心筋梗塞、心筋症、高血圧、心臓弁膜症などが関係して心臓に負担がかかり、心臓の働きが弱くなると、全身に十分な血液を送れなくなってしまいます。
中枢性睡眠時無呼吸は心不全の合併症として発症しやすく、心臓の機能が低下した30~40%の方に中枢性睡眠時無呼吸がみられます。
脳梗塞や脳出血などが関係して呼吸中枢の働きが低下すると、呼吸中枢が上手く働かなくなり、上気道が狭くなっていないのに、睡眠時無呼吸の状態になる場合があります。
身体を十分に休息させるためには睡眠は大切なものです。
そして、睡眠時間だけでなく、良質な睡眠を確保することで身体も休まり、朝すっきりと起きられます。
しかし、睡眠時無呼吸の場合には、呼吸が止まっている間、身体の酸素が減っています。
走った時にも酸素が不足すると心拍数が上がりますが、無呼吸の場合でも身体の酸素が減ると心拍数が上がり、身体に負担がかかります。
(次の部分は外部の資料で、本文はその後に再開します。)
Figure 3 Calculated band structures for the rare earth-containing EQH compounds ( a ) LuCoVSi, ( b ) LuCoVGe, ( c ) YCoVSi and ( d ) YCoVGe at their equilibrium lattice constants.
寝ている時なので自覚することはほとんどないですが、中枢や身体に負担がかかると、覚醒した状態になってしまい、十分な休息が確保できません。
その結果、睡眠時無呼吸の方は朝起きた時の倦怠感や日中の眠気などの症状が出てしまいます。
まずは簡易検査でスクリーニングを行います。
自宅で簡単にできる検査で入院の必要はなく、いつもどおり寝ていただきます。
就寝前に指先に検査する機械(腕時計のようなタイプもあり)をつけますが、少し圧迫感がある程度で痛みはありません。
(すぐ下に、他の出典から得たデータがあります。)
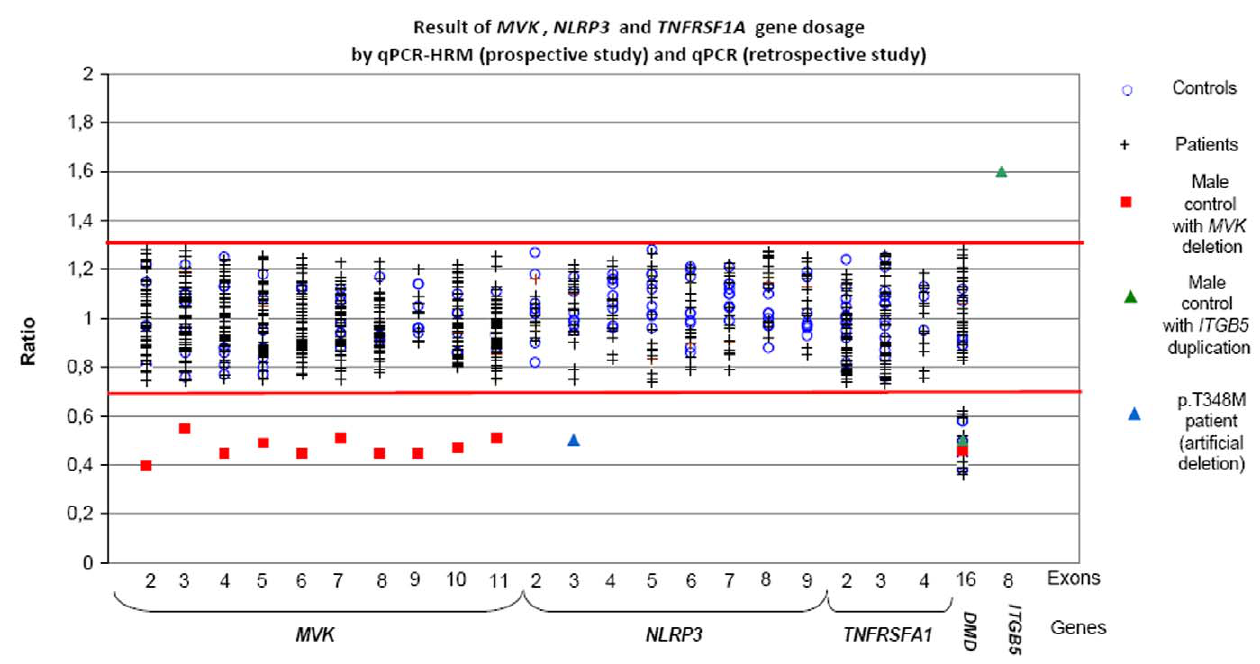
Figure 2. Results of MVK , NLRP3 and TNFRSF1A gene dosage analysis by qPCR-HRM (prospective study) and qPCR (retrospective study). We screened by qPCR-HRM (i) exons 2–8 and 10–11 of the MVK gene in 10 controls, 1 DNA sample with a 12q23.2 deletion, and 49 patients, (ii) the exon 3 of the NLRP3 gene in 9 controls, 10 patients, and the artificial positive p.T348M patient and (iii) exons 2–4 of the TNFRSF1A gene in 13 controls and 54 patients. We screened by qPCR (i) exon 9 of the MVK gene in 10 controls, 1 DNA sample with a 12q23.2q24.11 deletion, and 12 patients and (ii) exons 2–9 of the NLRP3 gene in 9 controls and 38 patients. target exon concentration = reference exon concentration ½ R ~ target exon concentration = reference exon concentration ½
この機械を使用して、睡眠時無呼吸の可能性があるか測定をします。
日常生活を崩すことなく、検査ができますし、費用も精密検査ほどかかりません。指先に付けた機械で動脈血酸素飽和度と脈拍数を測定します。
また、いびき音や気流から気道が狭くなっていないか、呼吸状態が悪くなっていないかを調べる検査もあります。
重度の睡眠時無呼吸の状態が確認された場合にはすぐにCPAP治療に進む場合がありますが、睡眠データや脳波などの詳細なデータは確認ができません。
そのため、基本的には精密検査を行って、睡眠状態や呼吸の状態を把握してからその症状に合った治療を進めていきます。
簡易検査で睡眠時無呼吸の状況がみられた場合、精密検査を行いますが、寝ている時間の検査をするので、基本的には入院が必要です。
精密検査では睡眠と呼吸の質を測定する終夜睡眠ポリグラフを行います。
睡眠中の脳波や筋電図、眼球運動、咽頭マイク、パルオキシメーター、心電図、気流センサーなどの機械を使用して行われます。
検査ではいびきの程度、眠りの深さ、呼吸の状態、動脈血酸素飽和度(SpO2)脈拍の状態、脈拍などを測定します。
これらの機械を使いますが、寝ている間に測定が終わるので、痛みはありませんのでご安心ください。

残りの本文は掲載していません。